[Exercise] All lines from the one with "By appointment - Justine McCormack CPA" to the end of the data: return those exactly, and only those.

[Saved entries]
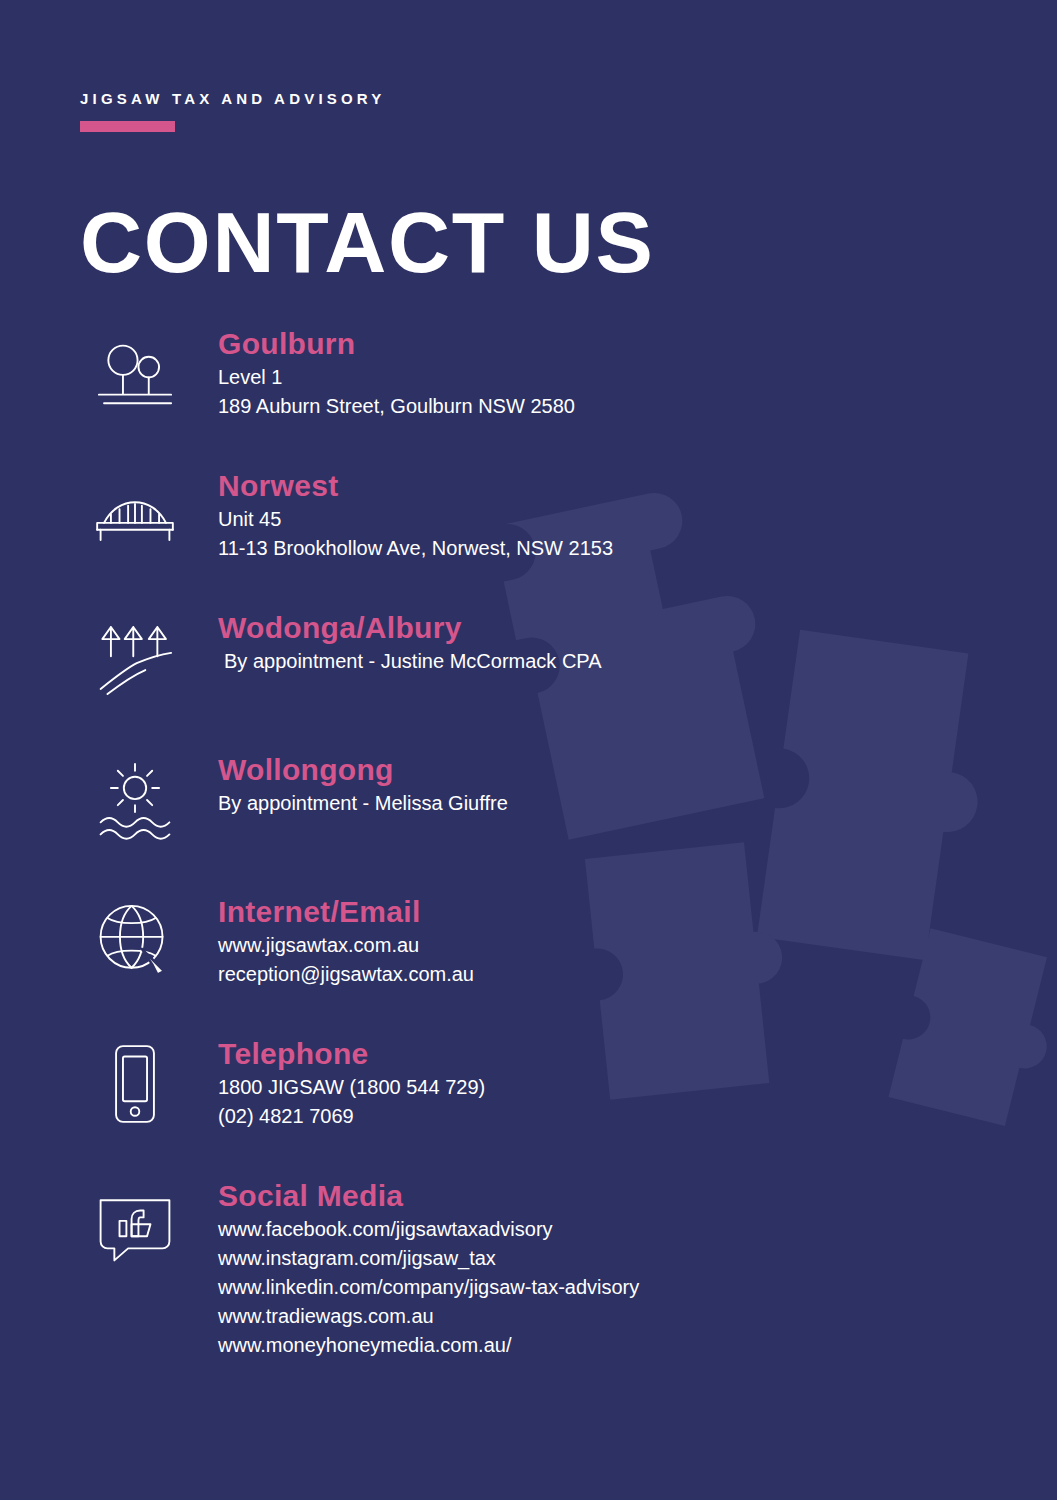Jigsaw Tax and Advisory
Contact Us
Goulburn
Level 1
189 Auburn Street, Goulburn NSW 2580
Norwest
Unit 45
11-13 Brookhollow Ave, Norwest, NSW 2153
Wodonga/Albury
By appointment - Justine McCormack CPA
Wollongong
By appointment - Melissa Giuffre
Internet/Email
www.jigsawtax.com.au
reception@jigsawtax.com.au
Telephone
1800 JIGSAW (1800 544 729)
(02) 4821 7069
Social Media
www.facebook.com/jigsawtaxadvisory
www.instagram.com/jigsaw_tax
www.linkedin.com/company/jigsaw-tax-advisory
www.tradiewags.com.au
www.moneyhoneymedia.com.au/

[Finished task]
By appointment - Justine McCormack CPA
Wollongong
By appointment - Melissa Giuffre
Internet/Email
www.jigsawtax.com.au
reception@jigsawtax.com.au
Telephone
1800 JIGSAW (1800 544 729)
(02) 4821 7069
Social Media
www.facebook.com/jigsawtaxadvisory
www.instagram.com/jigsaw_tax
www.linkedin.com/company/jigsaw-tax-advisory
www.tradiewags.com.au
www.moneyhoneymedia.com.au/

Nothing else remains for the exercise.